Royal Regiment of Fusiliers

The Ordnance Regiment – Better known as the Royal Fusiliers

Prior to the creation of a “standing” army in the United Kingdom,  Regiments were raised for specific purposes by a commission from the King.  There did. However, exist an organisation which had the responsibility for the care, maintenance and issuing weapons and armour to those forces that the Crown saw fit to raise.  That was the Board of Ordnance.  The weapons and material that it had under its control was marked by a “Broad Arrow” which pointed up between a “B” and an “O”

Board of Ordnance Broad Arrow

Board of Ordnance Broad Arrow

According to Cleaveland’s  “Notes on the Early History of the Royal Regiment of Artillery”, the origin of the “Broad Arrow” was the Crest of the Board of Ordnance.  This was the “Thunderbolt of Jove” – a bundle of arrows in a clenched fist.  Obviously, this could be easily marked upon a “Great gun” bu not so easily on a pike head.  Hence the “Broad Arrow” which, when practical had the B and the O either side.  He also maintains that the expression of “Broad Arrow” is a corruption of the original “Board’s Arrow”.  In more recent times the B & O were replaced by the W & D of the War Department .

The Board of Ordnance was formally implemented in 1683,  to become responsible for “preserving the state of our artillery, munitions, arms and all other habiliaments and equipage belonging to our Magazine Royal” and the duties of the various officers were formulated.  By today’s terms, the Board was a combination of the Royal Artillery, Royal Logistical Corps and the Royal Engineers, with a bit of infantry and the Royal Navy’s guns and gunners thrown in.

In 1685, with the Duke of Monmouth’s Rebellion, Charles II recalled a number of infantry regiments from service in the Low Countries and also formed an Ordnance Regiment  or the care and protection of the guns.  It was to be called the Royal Regiment of Fusiliers and was to consist of 12 companies  of fusiliers and one company of miners.  Because it was not, strictly speaking,  an infantry regiment, or regiment of foot,  it would not have company colours (ensigns) and therefore its commissioned officers would be 1 captain and two Lieutenants per company.  The Lieutenants were to be paid the same but were to be termed the “First” Lieutenant and the “Second” Lieutenant rather than Lieutenant and Ensign.
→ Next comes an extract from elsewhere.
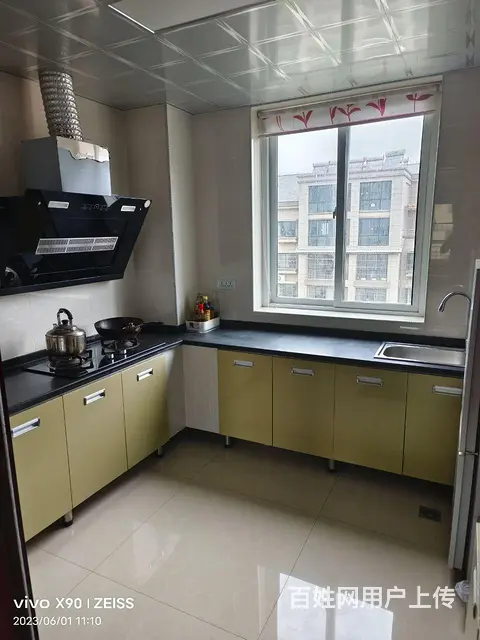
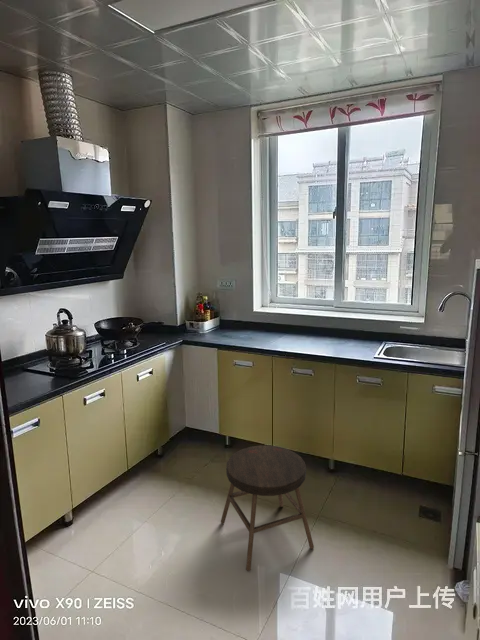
+ stool [220,445,315,572]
Regular regiments of foot, of that era, consisted of companies of Musketeers (armed with muskets and swords), Pikemen (long pikes and swords) and Grenadiers (Hand grenades, muskets, bayonets, swords and hatchets). However, the private men of the Ordnance Regiment were to be armed with a “fusil” (a “snap-hance musquet with a bright barrel of three feet eight inches long) as well as a bayonet and sword; hence “Fusiliers”.  The Fusiliers were not to man the guns, instead each gun had a crew of two gunners and a matrosse and were employed directly by the Board.

The Royal Fusiliers were raised in London, with two of the companies being old established independent companies from the Tower of London.  And while the regiment was formed quite quickly, the Monmouth was in custody and the rebellion was over even more quickly swiftly, so it did not see any service then.  In 1688, during the Glorious Revolution”, several companies saw service as marines with the Royal Navy and, with the accession of William and Mary to the throne, the Royal Fusiliers were considered a regiment of foot rather than an Ordnance regiment, even though it continued to operate without companies of pikemen but remained entirely armed with Fusils.